Marilyn Bowering is not the first writer to be attracted recently by the mystique of the American film idol Marilyn Monroe. A sympathetic feminist biography, Marilyn, by Gloria Steinem, was published in 1986. However, Anyone Can See I Love You is an imaginative probing of Monroe’s psyche and various personae. Bowering has written short poems in Monroe’s own voice. They are arranged chronologically to describe key events in the film star’s life, from her first marriage at 16 through her death in 1962.

Bowering is a competent and skilled writer of free verse. Her poems are understated; few well-chosen words are arranged on each page. There are not many adjectives or lengthy descriptions, but objects and events — jelly glasses, Monroe’s “mad mother,” dream encounters with wild animals on a hunting trip — stand as points of reference in the sequence. They take on the character of grand iconic markers, entirely appropriate company for the public Monroe, the supreme icon of mid-century America: sex goddess, movie idol, quintessential blonde.

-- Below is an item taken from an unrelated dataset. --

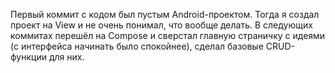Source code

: Первый коммит с кодом был пустым Android-проектом. Тогда я создал проект на View и не очень понимал, что вообще делать. В следующих коммитах перешёл на Compose и сверстал главную страничку с идеями (с интерфейса начинать было спокойнее), сделал базовые CRUD-функции для них.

But at the same time the tone of many of the poems is quite conversational. Bowering achieves this effect by using words actually attributed to Monroe in biographies. Thus we hear a very human Marilyn speaking while watching her larger-than-life, public personae. A young woman’s longing for self-respect and decent relationships echoes within the grand but somehow empty chambers of dazzling and glamorous success. The result is a three-dimensional portrait that does more than either reinforce the stereotypes associated with Monroe’s public image or attempt to “reveal” a sordid secret inner self.

Notes in the book explain that these poems have been dramatized for radio and that a stage version is in production. Anyone Can See I Love You succeeds in reminding us that Marilyn Monroe, the modern mythic archetype, was under all and after all a woman.